To the quaint doors of the Royal Ward, and through there to the quiet expanse of the Kaidon's Chambers, the Library of Ak'Thoona, and finally, one last, wooden frame.

Easa paused before he entered his chambers. Inside, he could hear the crackle of torchlight, but he could feel the presence of another. She was like air in that room to him, living, breathing air. Pure, unlike so many of his men.

"Jeiel?" Easa nudged the door open and stood in the archway. His eyes met those of his wife, who was standing blankly over the Kaidon's desk, her eyes a blooded crimson to compete against his emerald green. "You summoned me."

"Would you have come here if I had not?" Jeiel stung him, despite the innocence in her raspy tone. The Sangheilian woman stepped forth, her evening, translucent robes clinging greedily to the curve of her form in the torchlit dark. She was radiant, even with the slight touch of weathering that aged her jawline and brow. Easa had to quell a plumage developing in his breast as he stepped into the room.

"The night is yet young, and for where I am going, I did not fear the propensity of losing a moment of time with you." He hummed. "I hunt rodents, my wife. Desecrating rodents who have spit upon our name. I will crush them and return to you."
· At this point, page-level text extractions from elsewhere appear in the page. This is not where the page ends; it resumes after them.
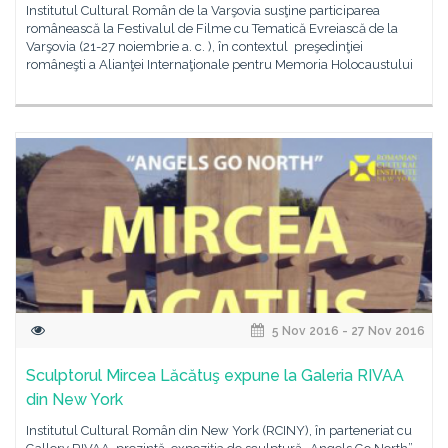
Institutul Cultural Român de la Varşovia susţine participarea
românească la Festivalul de Filme cu Tematică Evreiască de la
Varşovia (21-27 noiembrie a. c. ), în contextul preşedinţiei
româneşti a Alianţei Internaţionale pentru Memoria Holocaustului
5 Nov 2016 - 27 Nov 2016
Sculptorul Mircea Lăcătuş expune la Galeria RIVAA
din New York
Institutul Cultural Român din New York (RCINY), în parteneriat cu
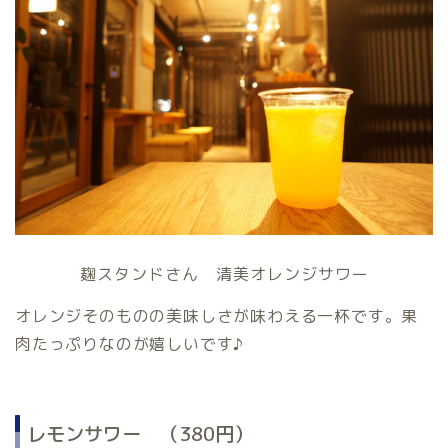
麹スタンドさん 清美オレンジサワー
オレンジそのものの美味しさが味わえる一杯です。果
肉たっぷりなのが嬉しいです♪
レモンサワー （380円）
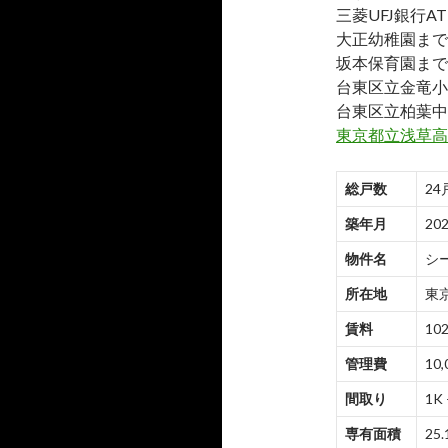
三菱UFJ銀行A
大正幼稚園まで約
坂本保育園まで約
台東区立金竜小
台東区立柏葉中
東京都立浅草高
総戸数
24
築年月
20
物件名
シ
所在地
東京
賃料
102
管理費
10,
間取り
1K 
専有面積
25.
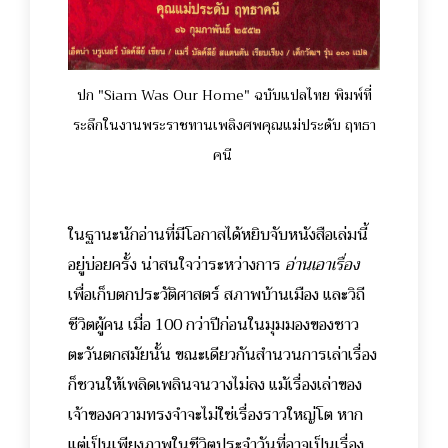
ปก "Siam Was Our Home" ฉบับแปลไทย พิมพ์ที่
ระลึกในงานพระราชทานเพลิงศพคุณแม่ประดับ ฤทธา
คนี
ในฐานะนักอ่านที่มีโอกาสได้หยิบจับหนังสือเล่มนี้
อยู่บ่อยครั้ง น่าสนใจว่าระหว่างการ
อ่านเอาเรื่อง
เพื่อเก็บตกประวัติศาสตร์ สภาพบ้านเมือง และวิถี
ชีวิตผู้คน เมื่อ 100 กว่าปีก่อนในมุมมองของชาว
ตะวันตกสมัยนั้น ขณะเดียวกันสำนวนการเล่าเรื่อง
ก็ชวนให้เพลิดเพลินจนวางไม่ลง แม้เรื่องเล่าของ
เจ้าของความทรงจำจะไม่ใช่เรื่องราวใหญ่โต หาก
แต่เป็นเพียงภาพในชีวิตประจำวันที่อาจเป็นเรื่อง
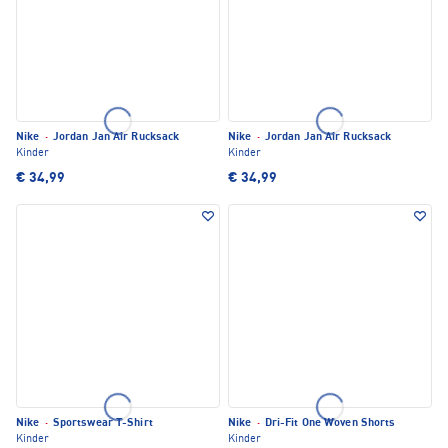
Nike
·
Jordan Jan Air Rucksack
Nike
·
Jordan Jan Air Rucksack
Kinder
Kinder
€ 34,99
€ 34,99
Nike
·
Sportswear T-Shirt
Nike
·
Dri-Fit One Woven Shorts
Kinder
Kinder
"A battle is a battle." Jeiel crossed the distance between them, and Ease craned his saurian neck lower, allowing her to merge their foreheads. He was over a foot taller than her, his shoulders dwarfing hers. Jeiel was always peculiar in these situations. She ran her claws down his bulbous arms, reading the stories chiseled into his skin with her fingertips. "A husband may not come back, or a son may be lost."
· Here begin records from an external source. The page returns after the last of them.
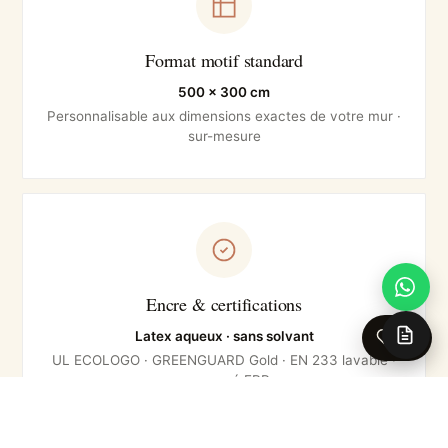
Format motif standard
500 × 300 cm
Personnalisable aux dimensions exactes de votre mur ·
sur-mesure
Encre & certifications
Latex aqueux · sans solvant
0
UL ECOLOGO · GREENGUARD Gold · EN 233 lavable ·
approuvé ERP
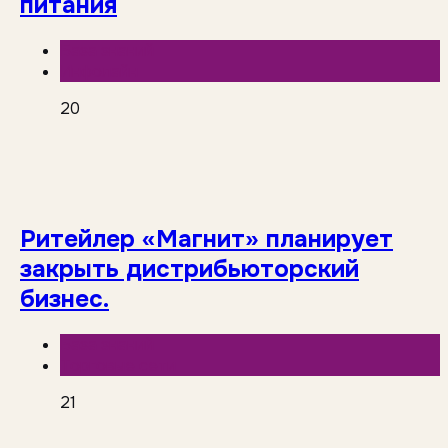
питания
База знаний
Инфолайн
20
Ритейлер «Магнит» планирует
закрыть дистрибьюторский
бизнес.
База знаний
Торговые сети
21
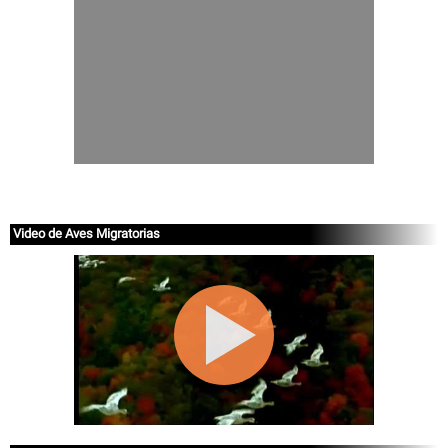
Video de Aves Migratorias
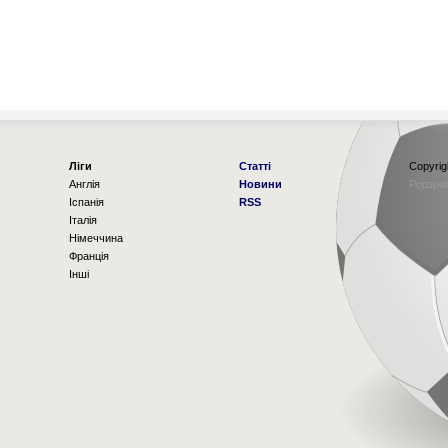
Ліги
Статті
Copyrig
Англія
Новини
Рорзро
Іспанія
RSS
Італія
Німеччина
Франція
Інші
"I will come back." He soothed, his mandibles pursing as he placed a delicate kiss upon her brow. "Mur'rootha R'ha, my wife. Our people's strength is with me."

"I am weary of your foe." Jeiel admitted, digging her fingers into his biceps. "What evil digs up the dead? I feel wrong about this. I heard the reports myself. You go against humans with formidable weaponry."

"Of limited number." He jeered. "Fear not, I say. This will be a scalpel's kill. A stab to a small and insignificant heart."

"…All I request is that you be careful." She sighed. "All I request is that you do not… you…"

Easa thundered a deep laugh and stroked her shoulders.

"You should not worry." He bobbed his snout at her. "Your lunatic uncle will be there to watch my back. No human could escape his sense of smell, much less a disgusting Kig-yar. I promise you, by tomorrow's morning, I shall bring you a polished, cleaned, human skull. One for our chambers. I will put it on my desk and present it to you as us'thaa, Jeiel; a second request of your hand."

"Easa~." Jeiel fluttered, pushing against his broad chest as she bit into her thumb. "It is too long into our lives to relive such times."

"It is never too long." He kissed her forehead again. "A human skull. I will bring you a human skull, my love."